16 h 32. Les ministres des Finances de la zone euro vont s’entretenir par téléphone mardi soir pour discuter de la demande d’aide faite par la Grèce d’un programme d’aide sur deux ans permettant de couvrir ses besoins financiers tout en restructurant sa dette, indique le patron de l’Eurogroupe, Jeroen Dijsselbloem. « Téléconférence extraordinaire de l’Eurogroupe à 19 heures, heure de Bruxelles, pour discuter de la demande d’aide officielle faite par le gouvernement grec et reçue cet après-midi », indique le Néerlandais sur son compte Twitter.

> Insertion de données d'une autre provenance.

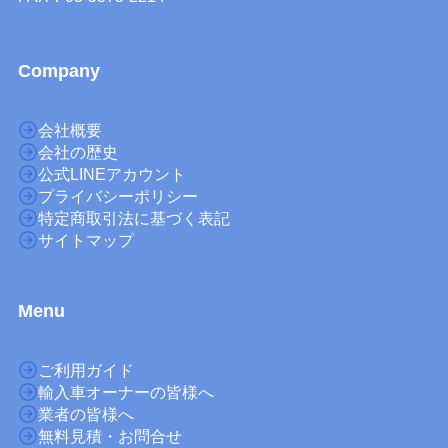
Company
会社概要
会社の歴史
公式LINEアカウント
プライバシーポリシー
特定商取引法に基づく表記
サイトマップ
M
enu
ご利用ガイド
輸入車オーナーの皆様へ
業者の皆様へ
無料見積・お問合せ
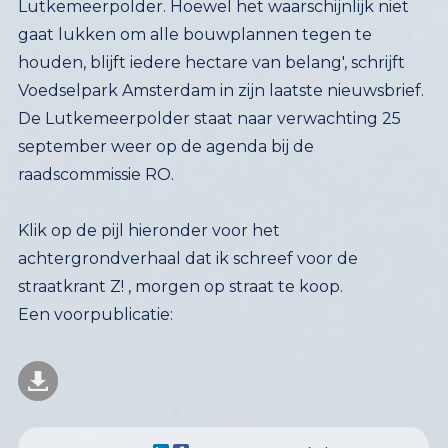
Voedselpark Amsterdam in zijn laatste nieuwsbrief. 
De Lutkemeerpolder staat naar verwachting 25
september weer op de agenda bij de
raadscommissie RO.
Klik op de pijl hieronder voor het
achtergrondverhaal dat ik schreef voor de
straatkrant Z! , morgen op straat te koop.
Een voorpublicatie:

15 h 35. La Grèce propose un accord de financement sur deux ans à ses créanciers permettant de couvrir l’intégralité de ses besoins financiers tout en restructurant sa dette. C’est a priori plus long que ce que proposaient les créanciers jusqu’à présent et cela devrait donc nécessiter plus de fonds. L’argent viendrait du Mécanisme européen de stabilité, le fonds de secours permanent de la zone euro. « Dès le départ, nous avons dit clairement que la décision de tenir un référendum ne signifiait pas la fin des négociations, mais leur poursuite pour des termes plus favorables », explique le communiqué du gouvernement grec. « Le gouvernement poursuivra jusqu’à la fin l’objectif d’un accord viable dans la zone euro », précise-t-il. Alors que le second programme de prêts accordé en 2012 et les financements qui y sont attachés expirent mardi soir, Athènes ne demande donc ni plus ni moins qu’un troisième plan d’aide. Et en attendant, il demande la prolongation du deuxième pour une courte période de temps pour éviter un défaut, le tout sans s’engager formellement à mener les réformes et continuer la consolidation budgétaire comme demandé par les créanciers.

13 heures. Le ministre des Finances grec, Yanis Varoufakis, confirme à des journalistes devant son bureau qu’Athènes ne remboursera pas 1,6 milliard d’euros dus au FMI avant ce soir. Les caisses sont vides et un tel retard de paiement ne serait pas considéré comme un défaut de paiement aux yeux des agences de notation puisque le FMI est un créancier public et non privé. La BCE devrait donc pouvoir continuer à fournir, via la Banque de Grèce, ses liquidités d’urgence au système bancaire grec et éviter son effondrement.

12 h 20. Le porte-parole de la Commission confirme que des échanges ont lieu entre la Commission européenne et Athènes pour trouver un compromis.

12 h 10. Un porte-parole de la Commission confirme, lors du point de presse journalier, l’offre de Jean-Claude Juncker à Alexis Tsipras pour un compromis.